Why the Chain Rule Is Essential
Without the chain rule, you would need to:
- Write out the entire composite function explicitly
- Simplify it algebraically
- Take the derivative of the resulting (potentially enormous) expression
For a neural network with millions of parameters and dozens of layers, this is impossible. The chain rule lets you compute the derivative locally at each layer and multiply the results — which is exactly what backpropagation does.
Summary
- The chain rule handles derivatives of composed functions (functions inside functions)
- If y = f(g(x)): dy/dx = f'(g(x)) · g'(x)
- Equivalently: dy/dx = (dy/du) · (du/dx)

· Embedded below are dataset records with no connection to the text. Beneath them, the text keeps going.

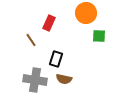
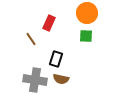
orange circle: moved 1 px right
green square: moved 13 px left
brown line: moved 1 px up
brown semicircle: moved 3 px left
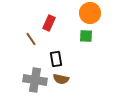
orange circle: moved 3 px right
black rectangle: rotated 28 degrees counterclockwise
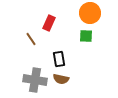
black rectangle: moved 3 px right
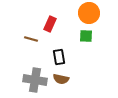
orange circle: moved 1 px left
red rectangle: moved 1 px right, 1 px down
brown line: rotated 40 degrees counterclockwise
black rectangle: moved 2 px up
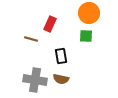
black rectangle: moved 2 px right, 1 px up
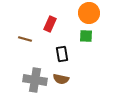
brown line: moved 6 px left
black rectangle: moved 1 px right, 2 px up
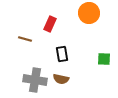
green square: moved 18 px right, 23 px down
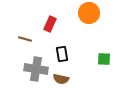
gray cross: moved 1 px right, 11 px up
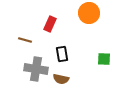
brown line: moved 1 px down
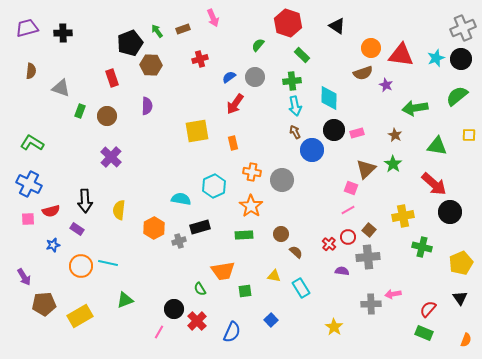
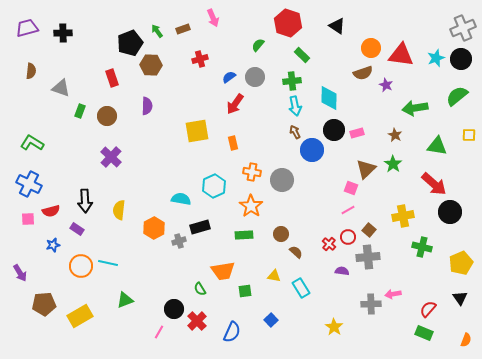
purple arrow at (24, 277): moved 4 px left, 4 px up
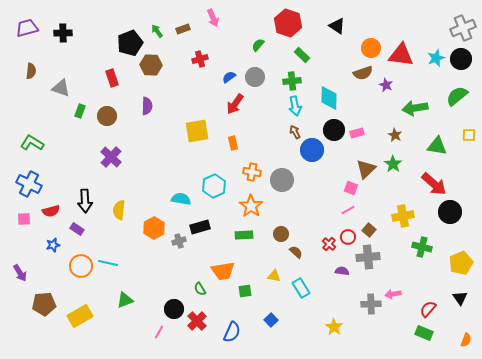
pink square at (28, 219): moved 4 px left
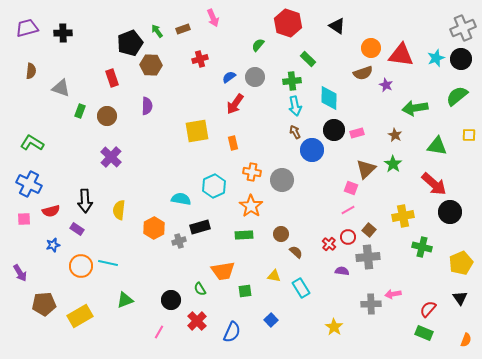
green rectangle at (302, 55): moved 6 px right, 4 px down
black circle at (174, 309): moved 3 px left, 9 px up
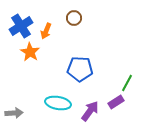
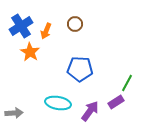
brown circle: moved 1 px right, 6 px down
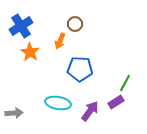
orange arrow: moved 14 px right, 10 px down
green line: moved 2 px left
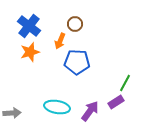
blue cross: moved 8 px right; rotated 20 degrees counterclockwise
orange star: rotated 24 degrees clockwise
blue pentagon: moved 3 px left, 7 px up
cyan ellipse: moved 1 px left, 4 px down
gray arrow: moved 2 px left
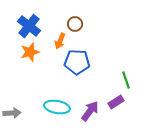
green line: moved 1 px right, 3 px up; rotated 48 degrees counterclockwise
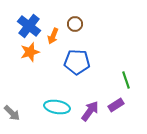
orange arrow: moved 7 px left, 5 px up
purple rectangle: moved 3 px down
gray arrow: rotated 48 degrees clockwise
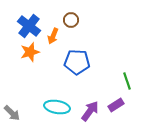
brown circle: moved 4 px left, 4 px up
green line: moved 1 px right, 1 px down
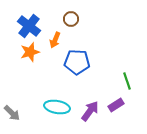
brown circle: moved 1 px up
orange arrow: moved 2 px right, 4 px down
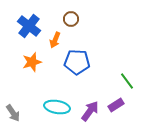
orange star: moved 2 px right, 10 px down
green line: rotated 18 degrees counterclockwise
gray arrow: moved 1 px right; rotated 12 degrees clockwise
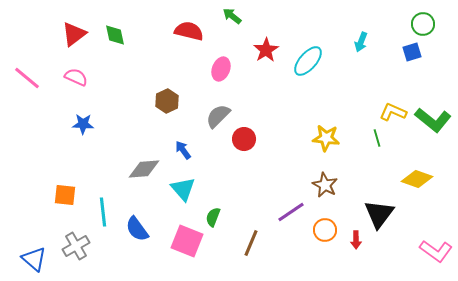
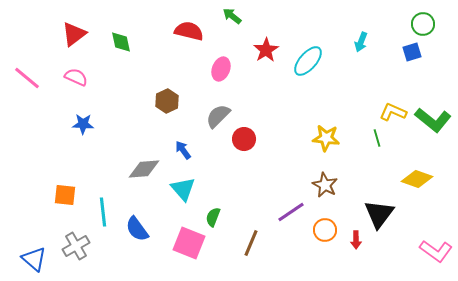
green diamond: moved 6 px right, 7 px down
pink square: moved 2 px right, 2 px down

- The chain extends to any number of composed functions: just multiply all the local derivatives
- Neural networks are chains of composed functions: linear transformations and activations
- The chain rule decomposes the derivative of a complex pipeline into a product of simple, local derivatives
- This decomposition is the mathematical basis of backpropagation
The next lesson extends the chain rule to functions with multiple variables — the reality of neural networks where every layer has many weights.